Items from a dataset:
"""
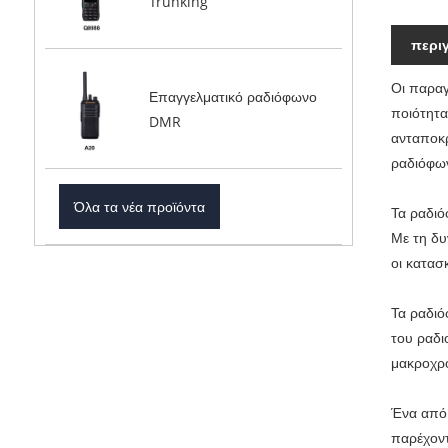
Trunking
περι
Οι παραγ
Επαγγελματικό ραδιόφωνο
ποιότητα
DMR
ανταποκρ
ραδιόφων
Όλα τα νέα προϊόντα
Τα ραδιό
Με τη δυ
οι κατασ
Τα ραδιό
του ραδι
μακροχρό
Ένα από 
παρέχοντ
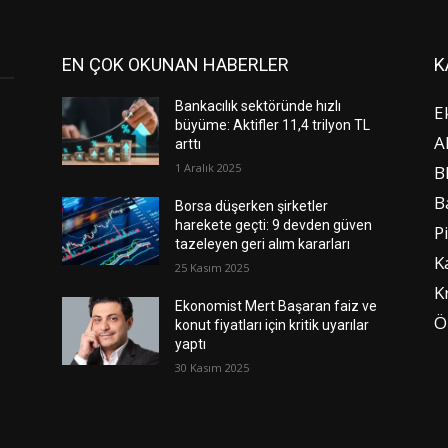
EN ÇOK OKUNAN HABERLER
K
Bankacılık sektöründe hızlı
E
büyüme: Aktifler 11,4 trilyon TL
A
arttı
1 Aralık 2025
B
B
Borsa düşerken şirketler
harekete geçti: 9 devden güven
P
tazeleyen geri alım kararları
K
25 Kasım 2025
K
Ekonomist Mert Başaran faiz ve
Ö
konut fiyatları için kritik uyarılar
yaptı
30 Kasım 2025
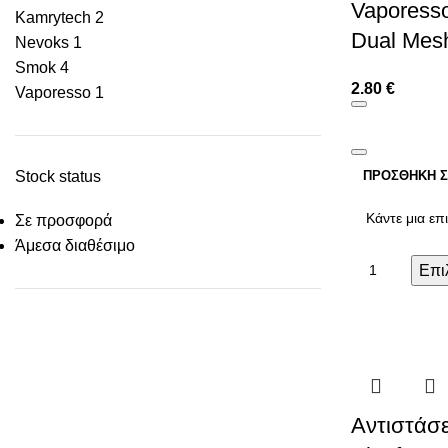
Vaporess
Kamrytech
2
Dual Mes
Nevoks
1
Smok
4
2.80
€
Vaporesso
1
Stock status
ΠΡΟΣΘΉΚΗ Σ
Σε προσφορά
Άμεσα διαθέσιμο
Επι
Αντιστάσει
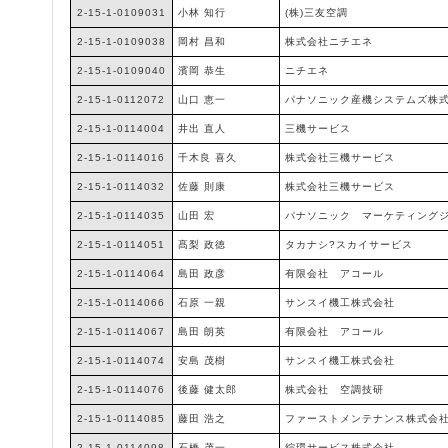
2-15-1-0109031
小林 知行
(株)三友空調
2-15-1-0109038
岡村 昌和
株式会社ニチエネ
2-15-1-0109040
濱岡 恭生
ニチエネ
2-15-1-0112072
山口 恵一
パナソニック産機システムズ株
2-15-1-0114004
井出 直人
三機サービス
2-15-1-0114016
千木良 喜久
株式会社三機サービス
2-15-1-0114032
佐藤 則康
株式会社三機サービス
2-15-1-0114035
山田 宏
パナソニック マーケティング
2-15-1-0114051
髙梨 政徳
タカナシ?スカイサービス
2-15-1-0114064
島田 政彦
有限会社 アコール
2-15-1-0114066
石原 一親
サンスイ機工株式会社
2-15-1-0114067
島田 朗英
有限会社 アコール
2-15-1-0114074
安島 茂樹
サンスイ機工株式会社
2-15-1-0114076
後藤 健太郎
株式会社 空調技研
2-15-1-0114085
藤田 浩之
ファーストメンテナンス株式会
2-15-1-0114098
石橋 茂一
綜環サービス株式会社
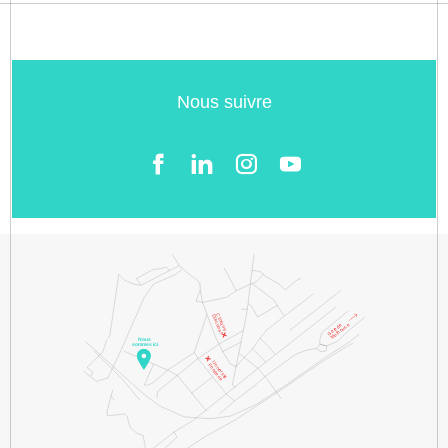
Nous suivre
Facebook
LinkedIn
Instgram
YouTube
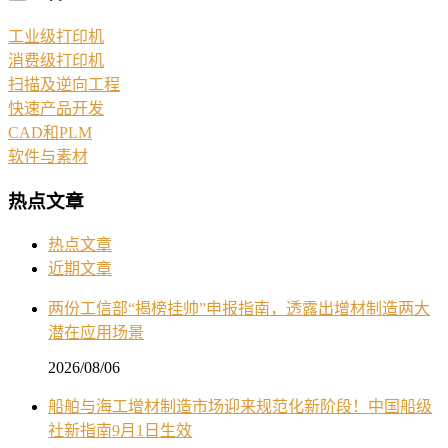
工业级打印机
消费级打印机
扫描及逆向工程
快速产品开发
CAD和PLM
软件与素材
热点文章
热点文章
近期文章
两份工信部“揭榜挂帅”申报指南，透露出增材制造两大
潜在应用场景
2026/08/06
船舶与海工增材制造市场迎来规范化新阶段！中国船级
社新指南9月1日生效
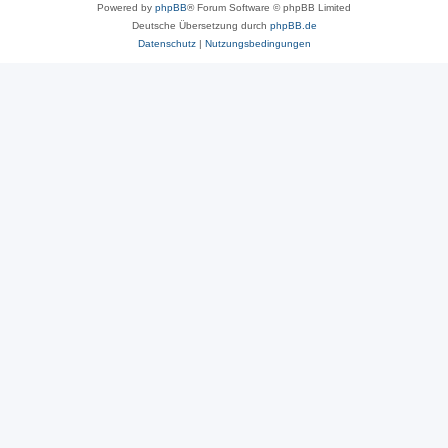
Powered by
phpBB
® Forum Software © phpBB Limited
Deutsche Übersetzung durch
phpBB.de
Datenschutz
|
Nutzungsbedingungen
"""
* [WHAT YOU HAVE TO DO]: Give back every entry word for word, and drop the pictures as you go.

* [ANSWER FOR THIS EXERCISE]:
Trunking
περι
Οι παραγ
Επαγγελματικό ραδιόφωνο
ποιότητα
DMR
ανταποκρ
ραδιόφων
Όλα τα νέα προϊόντα
Τα ραδιό
Με τη δυ
οι κατασ
Τα ραδιό
του ραδι
μακροχρό
Ένα από 
παρέχοντ
EN ÇOK OKUNAN HABERLER
K
Bankacılık sektöründe hızlı
E
büyüme: Aktifler 11,4 trilyon TL
A
arttı
1 Aralık 2025
B
B
Borsa düşerken şirketler
harekete geçti: 9 devden güven
P
tazeleyen geri alım kararları
K
25 Kasım 2025
K
Ekonomist Mert Başaran faiz ve
Ö
konut fiyatları için kritik uyarılar
yaptı
30 Kasım 2025
Vaporess
Kamrytech
2
Dual Mes
Nevoks
1
Smok
4
2.80
€
Vaporesso
1
Stock status
ΠΡΟΣΘΉΚΗ Σ
Σε προσφορά
Άμεσα διαθέσιμο
Επι
Αντιστάσει
2-15-1-0109031
小林 知行
(株)三友空調
2-15-1-0109038
岡村 昌和
株式会社ニチエネ
2-15-1-0109040
濱岡 恭生
ニチエネ
2-15-1-0112072
山口 恵一
パナソニック産機システムズ株
2-15-1-0114004
井出 直人
三機サービス
2-15-1-0114016
千木良 喜久
株式会社三機サービス
2-15-1-0114032
佐藤 則康
株式会社三機サービス
2-15-1-0114035
山田 宏
パナソニック マーケティング
2-15-1-0114051
髙梨 政徳
タカナシ?スカイサービス
2-15-1-0114064
島田 政彦
有限会社 アコール
2-15-1-0114066
石原 一親
サンスイ機工株式会社
2-15-1-0114067
島田 朗英
有限会社 アコール
2-15-1-0114074
安島 茂樹
サンスイ機工株式会社
2-15-1-0114076
後藤 健太郎
株式会社 空調技研
2-15-1-0114085
藤田 浩之
ファーストメンテナンス株式会
2-15-1-0114098
石橋 茂一
綜環サービス株式会社
Nous suivre
Facebook
LinkedIn
Instgram
YouTube
工业级打印机
消费级打印机
扫描及逆向工程
快速产品开发
CAD和PLM
软件与素材
热点文章
热点文章
近期文章
两份工信部“揭榜挂帅”申报指南，透露出增材制造两大
潜在应用场景
2026/08/06
船舶与海工增材制造市场迎来规范化新阶段！中国船级
社新指南9月1日生效
Powered by
phpBB
® Forum Software © phpBB Limited
Deutsche Übersetzung durch
phpBB.de
Datenschutz
|
Nutzungsbedingungen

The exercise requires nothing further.